The LAB Act has been a priority for industry groups like American Clinical Laboratory Association (ACLA), which hope delaying payment data reporting will give hospital labs additional time to collect payment data and thereby increase their participation in the process. Under PAMA, the Centers for Medicare & Medicaid Services sets prices for lab tests based on private payor rates that it collects using payment data from clinical labs nationwide. However, in the first round of price reporting, most of the data came from large firms like Quest Diagnostics and Laboratory Corporation of America, which, industry advocates claim, have lower cost structures than the typical clinical lab.

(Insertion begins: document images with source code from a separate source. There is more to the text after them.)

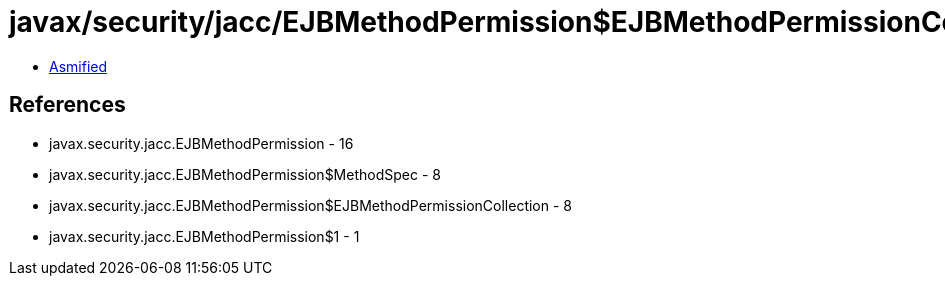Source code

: = javax/security/jacc/EJBMethodPermission$EJBMethodPermissionCollection.class

 - link:EJBMethodPermission$EJBMethodPermissionCollection-asmified.java[Asmified]

== References

 - javax.security.jacc.EJBMethodPermission - 16
 - javax.security.jacc.EJBMethodPermission$MethodSpec - 8
 - javax.security.jacc.EJBMethodPermission$EJBMethodPermissionCollection - 8
 - javax.security.jacc.EJBMethodPermission$1 - 1
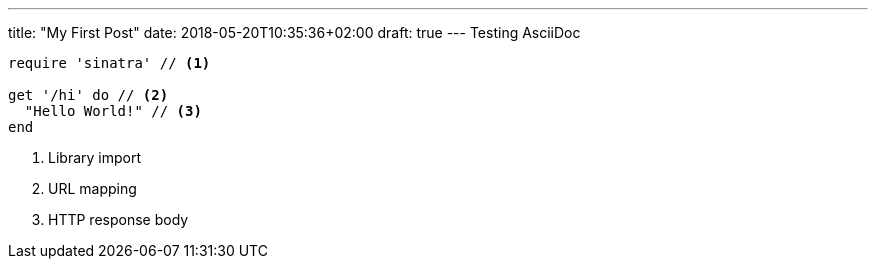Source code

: ---
title: "My First Post"
date: 2018-05-20T10:35:36+02:00
draft: true
---
Testing AsciiDoc

[source,ruby]
----
require 'sinatra' // <1>

get '/hi' do // <2>
  "Hello World!" // <3>
end
----
<1> Library import
<2> URL mapping
<3> HTTP response body
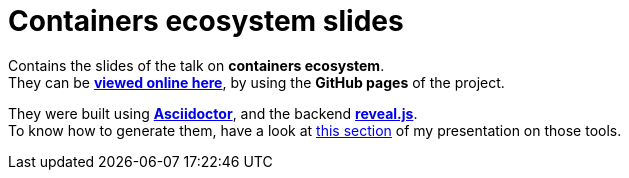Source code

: = Containers ecosystem slides

Contains the slides of the talk on *containers ecosystem*. +
They can be http://ardemius.github.io/containers-ecosystem/slides-containers-ecosystem.html[*viewed online here*], by using the *GitHub pages* of the project.

They were built using http://asciidoctor.org/[*Asciidoctor*], and the backend https://github.com/asciidoctor/asciidoctor-reveal.js[*reveal.js*]. +
To know how to generate them, have a look at https://github.com/Ardemius/asciidoctor-presentation#slides-rendering-with-revealjs[this section] of my presentation on those tools.
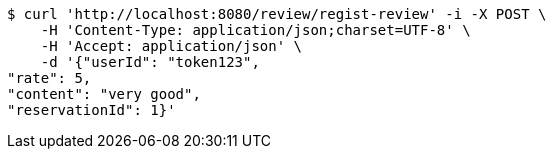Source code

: [source,bash]
----
$ curl 'http://localhost:8080/review/regist-review' -i -X POST \
    -H 'Content-Type: application/json;charset=UTF-8' \
    -H 'Accept: application/json' \
    -d '{"userId": "token123", 
"rate": 5, 
"content": "very good", 
"reservationId": 1}'
----
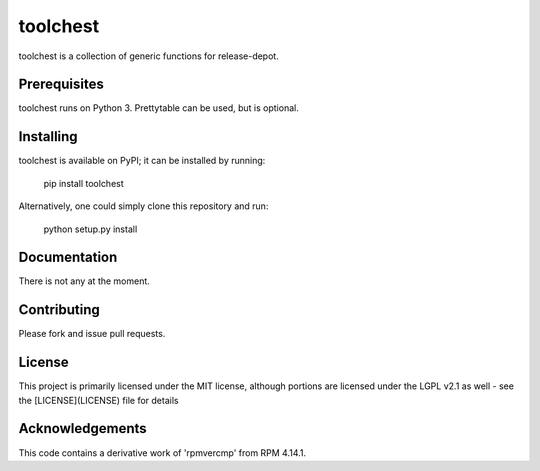 =========
toolchest
=========


toolchest is a collection of generic functions for release-depot.

Prerequisites
-------------

toolchest runs on Python 3. Prettytable can be used, but is optional.


Installing
----------

toolchest is available on PyPI; it can be installed by running:

  pip install toolchest

Alternatively, one could simply clone this repository and run:

  python setup.py install

Documentation
-------------

There is not any at the moment.

Contributing
------------

Please fork and issue pull requests.

License
-------

This project is primarily licensed under the MIT license, although
portions are licensed under the LGPL v2.1 as well - see the
[LICENSE](LICENSE) file for details

Acknowledgements
----------------

This code contains a derivative work of 'rpmvercmp' from RPM 4.14.1.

Omitting data from labs such as hospital labs, which have higher reimbursements from private payors, industry insiders have said, did not reflect true market prices and thus lowered the rates that CMS reimbursed to labs.

The pricing data scheduled to be collected between January 1 and March 31, 2020 will determine Medicare lab test pricing for the next three years, which makes passing the LAB Act by the end of the year and delaying that reporting period an urgent priority for the industry.

However, while the readiness of hospital and other labs to report pricing data is an issue, so is their willingness. The American Hospital Association has opposed CMS' move to require hospital labs to collect and report private payor data under PAMA, and many hospitals appear to feel that the burden of reporting this data outweighs whatever boost in pricing reporting might provide.

The refusal of many hospital labs to participate could limit the LAB Act's effectiveness. However, the delays enacted by the law would give the industry time to pursue other efforts to blunt PAMA's impact, most notably ACLA's ongoing lawsuit against the US Department of Health and Human Services challenging the rate-setting process.